= SUPPLIED TEXT =
-------

Solving Inductor Circuit Homework Problems

[superslow991]

Homework Statement

For the circuit shown in the figure, the inductors have no appreciable resistance and the switch has been open for a very long time.

(Image of circuit)

(a) The instant after closing the switch, what is the current through the 60.0-Ω resistor?
(b) The instant after closing the switch, what is the potential difference across the 15.0-mH inductor?
(c) After the switch has been closed and left closed for a very long time, what is the potential drop across the 60.0-Ω resistor?

Homework Equations

V=IR
I=V/R

The Attempt at a Solution

Part A- i assume since we are finding the current through the 60 ohm resister the 10 and 60 ohm resistors will be in series so for the current i just use I=V/R? I ignore both inductors and the 30 ohm resistor right? if so why? I also believe the circuit will act like an open circuit but I am at a loss for that.

Part B- Apparently the potential difference between the 15 mH inductor is equivalent to the potential difference between the 60 ohm resistor but why is that so?

Part C- I realize after some time has passed when the switch is closed the current will not fluctuate as much so there would be no change in current and the inductor behaved like a short circuit where no voltage is induced so the voltage would be 0? still not sure on this.

 

[kuruman]

Sorry, there is no figure to look at.

 

[superslow991]

Sorry, there is no figure to look at.

Really? you try copy and pasting the gyazo link?

 

[gneill]

Really? you try copy and pasting the gyazo link?

There is no image. Please upload your image to Physics Forums as an attachment (use UPLOAD).

 

[superslow991]

There is no image. Please upload your image to Physics Forums as an attachment (use UPLOAD).

Fixed thanks

 

[kuruman]

Thank you for fixing the figure.

I also believe the circuit will act like an open circuit but I am at a loss for that.

(a) What is the expression for the current through a charging inductor? What happens at t = 0?

-------

= DATA TO EXAMINE =
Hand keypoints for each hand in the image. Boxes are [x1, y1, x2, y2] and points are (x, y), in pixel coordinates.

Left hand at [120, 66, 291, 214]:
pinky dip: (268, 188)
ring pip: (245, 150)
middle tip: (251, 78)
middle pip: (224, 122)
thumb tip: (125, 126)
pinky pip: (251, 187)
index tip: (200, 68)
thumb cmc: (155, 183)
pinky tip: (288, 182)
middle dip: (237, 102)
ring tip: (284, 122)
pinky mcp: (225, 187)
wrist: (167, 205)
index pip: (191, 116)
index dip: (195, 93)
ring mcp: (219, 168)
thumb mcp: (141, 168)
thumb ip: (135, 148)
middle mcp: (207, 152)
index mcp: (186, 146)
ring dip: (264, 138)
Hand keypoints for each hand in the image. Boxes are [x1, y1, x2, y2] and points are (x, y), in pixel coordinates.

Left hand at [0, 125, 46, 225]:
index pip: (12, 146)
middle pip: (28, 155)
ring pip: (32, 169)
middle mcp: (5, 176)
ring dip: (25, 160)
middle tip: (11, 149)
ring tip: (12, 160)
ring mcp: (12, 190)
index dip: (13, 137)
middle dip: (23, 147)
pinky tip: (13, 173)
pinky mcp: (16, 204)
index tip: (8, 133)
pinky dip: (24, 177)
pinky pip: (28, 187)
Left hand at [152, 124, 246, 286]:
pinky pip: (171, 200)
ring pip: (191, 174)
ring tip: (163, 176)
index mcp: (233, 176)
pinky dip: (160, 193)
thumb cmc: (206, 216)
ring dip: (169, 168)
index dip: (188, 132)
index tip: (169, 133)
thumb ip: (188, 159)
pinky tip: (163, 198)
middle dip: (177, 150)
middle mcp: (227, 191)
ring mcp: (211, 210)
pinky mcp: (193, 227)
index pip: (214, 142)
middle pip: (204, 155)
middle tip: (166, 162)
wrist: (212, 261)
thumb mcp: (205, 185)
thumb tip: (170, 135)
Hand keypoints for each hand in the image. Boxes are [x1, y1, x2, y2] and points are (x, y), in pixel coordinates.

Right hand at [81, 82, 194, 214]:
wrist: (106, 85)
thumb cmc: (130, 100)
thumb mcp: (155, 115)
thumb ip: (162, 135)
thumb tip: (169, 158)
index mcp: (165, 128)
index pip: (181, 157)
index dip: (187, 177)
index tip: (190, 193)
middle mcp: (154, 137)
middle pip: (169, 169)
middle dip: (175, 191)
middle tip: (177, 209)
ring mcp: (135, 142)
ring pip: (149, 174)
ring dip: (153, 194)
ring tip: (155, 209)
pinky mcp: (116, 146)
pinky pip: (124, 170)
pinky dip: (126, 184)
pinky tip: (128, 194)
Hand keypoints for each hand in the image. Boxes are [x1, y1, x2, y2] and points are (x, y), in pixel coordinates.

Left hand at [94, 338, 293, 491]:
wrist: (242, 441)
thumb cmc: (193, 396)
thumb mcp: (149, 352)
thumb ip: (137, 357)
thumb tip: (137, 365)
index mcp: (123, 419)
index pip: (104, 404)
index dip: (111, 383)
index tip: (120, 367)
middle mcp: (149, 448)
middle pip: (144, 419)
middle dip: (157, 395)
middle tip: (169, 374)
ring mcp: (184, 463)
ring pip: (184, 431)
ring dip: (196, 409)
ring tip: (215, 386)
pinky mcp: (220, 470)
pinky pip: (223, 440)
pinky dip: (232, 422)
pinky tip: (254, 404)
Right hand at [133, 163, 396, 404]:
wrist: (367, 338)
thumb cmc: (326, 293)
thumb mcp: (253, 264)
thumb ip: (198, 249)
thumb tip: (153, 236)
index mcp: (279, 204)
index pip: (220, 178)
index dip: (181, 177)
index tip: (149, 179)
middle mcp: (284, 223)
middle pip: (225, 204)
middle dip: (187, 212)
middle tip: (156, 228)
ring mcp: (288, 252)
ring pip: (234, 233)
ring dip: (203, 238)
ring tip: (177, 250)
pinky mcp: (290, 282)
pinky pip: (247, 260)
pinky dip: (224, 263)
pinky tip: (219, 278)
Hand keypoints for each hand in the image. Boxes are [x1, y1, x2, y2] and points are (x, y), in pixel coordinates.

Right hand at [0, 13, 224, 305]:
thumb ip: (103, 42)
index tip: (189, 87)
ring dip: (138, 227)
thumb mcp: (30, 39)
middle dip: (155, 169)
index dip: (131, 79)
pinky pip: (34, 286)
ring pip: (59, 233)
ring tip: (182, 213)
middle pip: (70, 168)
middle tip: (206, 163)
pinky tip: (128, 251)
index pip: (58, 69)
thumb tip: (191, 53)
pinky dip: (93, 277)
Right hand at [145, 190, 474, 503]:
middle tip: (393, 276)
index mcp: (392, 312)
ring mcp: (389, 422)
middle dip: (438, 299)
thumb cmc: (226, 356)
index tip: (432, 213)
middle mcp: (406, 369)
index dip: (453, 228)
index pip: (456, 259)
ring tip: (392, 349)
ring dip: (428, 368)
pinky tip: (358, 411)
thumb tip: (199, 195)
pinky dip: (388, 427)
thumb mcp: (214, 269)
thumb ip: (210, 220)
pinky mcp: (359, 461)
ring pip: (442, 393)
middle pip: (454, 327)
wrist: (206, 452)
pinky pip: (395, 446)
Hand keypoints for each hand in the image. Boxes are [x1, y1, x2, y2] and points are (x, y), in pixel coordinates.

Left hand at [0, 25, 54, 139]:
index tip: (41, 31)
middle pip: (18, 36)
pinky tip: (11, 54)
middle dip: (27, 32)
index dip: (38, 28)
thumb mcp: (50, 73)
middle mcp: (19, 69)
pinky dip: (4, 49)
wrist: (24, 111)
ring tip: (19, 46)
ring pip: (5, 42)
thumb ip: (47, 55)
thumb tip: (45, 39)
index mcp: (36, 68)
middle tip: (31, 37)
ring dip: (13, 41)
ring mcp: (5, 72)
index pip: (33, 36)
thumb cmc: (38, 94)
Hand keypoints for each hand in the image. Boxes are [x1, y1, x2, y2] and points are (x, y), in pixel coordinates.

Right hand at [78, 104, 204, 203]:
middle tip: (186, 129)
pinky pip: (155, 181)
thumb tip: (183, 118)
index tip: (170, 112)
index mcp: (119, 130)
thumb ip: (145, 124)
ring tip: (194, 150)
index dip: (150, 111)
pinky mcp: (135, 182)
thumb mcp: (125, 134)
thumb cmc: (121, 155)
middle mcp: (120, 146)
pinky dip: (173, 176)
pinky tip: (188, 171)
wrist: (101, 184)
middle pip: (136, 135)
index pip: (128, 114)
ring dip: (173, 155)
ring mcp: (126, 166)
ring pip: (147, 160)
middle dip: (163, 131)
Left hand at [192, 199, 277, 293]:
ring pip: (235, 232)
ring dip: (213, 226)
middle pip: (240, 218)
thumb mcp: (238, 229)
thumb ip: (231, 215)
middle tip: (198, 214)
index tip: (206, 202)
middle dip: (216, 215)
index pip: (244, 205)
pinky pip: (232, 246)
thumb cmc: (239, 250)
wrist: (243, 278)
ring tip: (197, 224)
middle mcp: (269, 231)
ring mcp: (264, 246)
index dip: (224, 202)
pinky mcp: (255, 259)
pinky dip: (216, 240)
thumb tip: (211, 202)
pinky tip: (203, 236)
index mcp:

-------

= EXERCISE INSTRUCTIONS =
1 - Retype the part of the inductor thread starting with "The Attempt at" and going on through "is that so?".
2 - In the inductor thread, what does gneill ask superslow991 to do with the image?
3 - Say whether each statement agrees with the inductor thread, answering yes or no and quoting the deciding words. (a) The inductors in the circuit have no appreciable resistance. (b) Before the problem begins, the switch has been closed for a very long time. (c) Part (b) of the problem asks about the potential difference across a 30.0-mH inductor.

= ACTIVITY ANSWERS =
1 -
The Attempt at a Solution

Part A- i assume since we are finding the current through the 60 ohm resister the 10 and 60 ohm resistors will be in series so for the current i just use I=V/R? I ignore both inductors and the 30 ohm resistor right? if so why? I also believe the circuit will act like an open circuit but I am at a loss for that.

Part B- Apparently the potential difference between the 15 mH inductor is equivalent to the potential difference between the 60 ohm resistor but why is that so?

2 - Upload it to Physics Forums as an attachment (using UPLOAD).

3 -
(a) Yes: "the inductors have no appreciable resistance"
(b) No: "the switch has been open for a very long time"
(c) No: "what is the potential difference across the 15.0-mH inductor?"